• [Work required]: Lines that include "бампера" make up the answer; copy all of them from the data below.

• [Records supplied]:

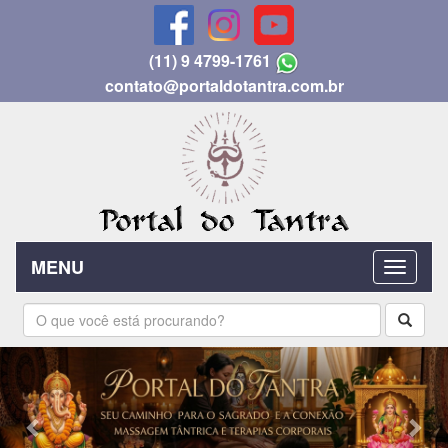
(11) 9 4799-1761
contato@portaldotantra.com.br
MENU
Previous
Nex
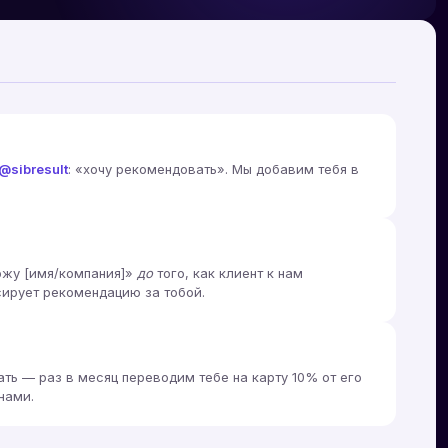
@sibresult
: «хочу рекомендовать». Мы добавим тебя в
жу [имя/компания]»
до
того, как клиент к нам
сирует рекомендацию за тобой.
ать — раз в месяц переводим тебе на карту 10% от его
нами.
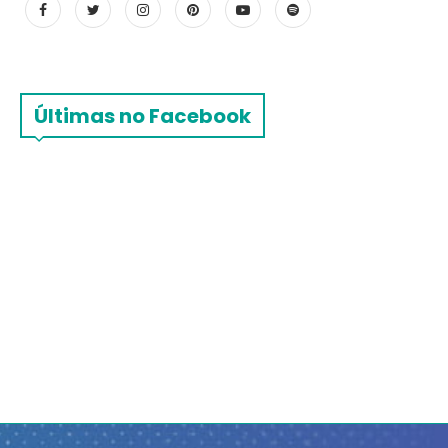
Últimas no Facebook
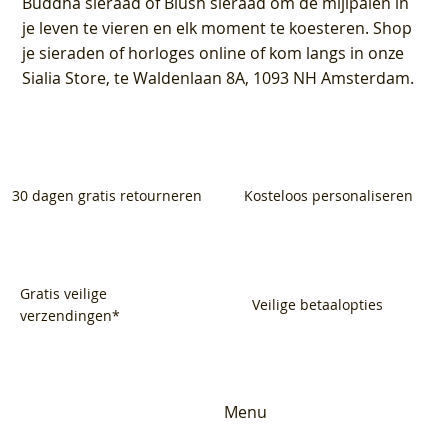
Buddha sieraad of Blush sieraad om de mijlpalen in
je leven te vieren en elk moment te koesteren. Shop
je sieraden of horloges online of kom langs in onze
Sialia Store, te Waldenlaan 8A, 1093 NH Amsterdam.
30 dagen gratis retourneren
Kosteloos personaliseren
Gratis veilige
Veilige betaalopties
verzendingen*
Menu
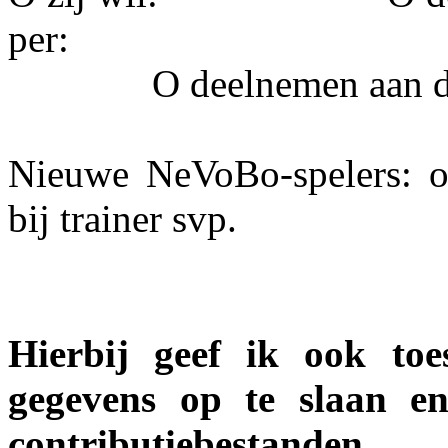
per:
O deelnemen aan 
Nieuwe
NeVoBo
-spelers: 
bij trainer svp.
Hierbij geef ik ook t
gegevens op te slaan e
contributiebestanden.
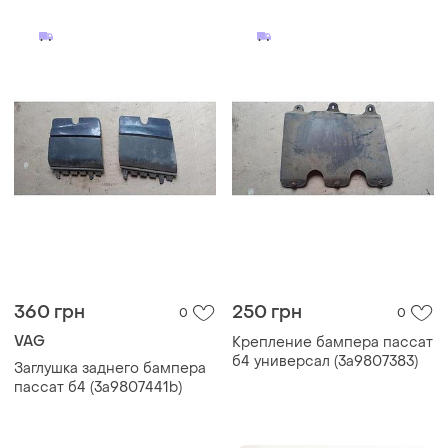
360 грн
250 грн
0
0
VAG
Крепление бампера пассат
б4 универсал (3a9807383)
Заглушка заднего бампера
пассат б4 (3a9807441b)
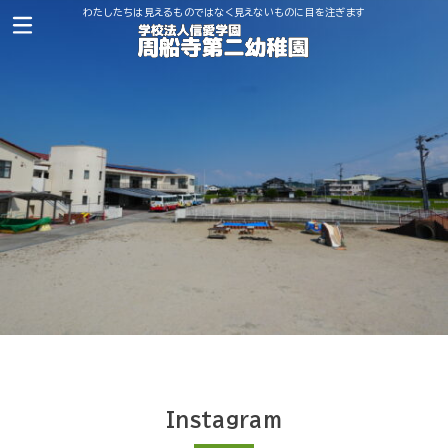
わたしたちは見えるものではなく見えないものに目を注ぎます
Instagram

• [Your solution]:
Крепление бампера пассат
Заглушка заднего бампера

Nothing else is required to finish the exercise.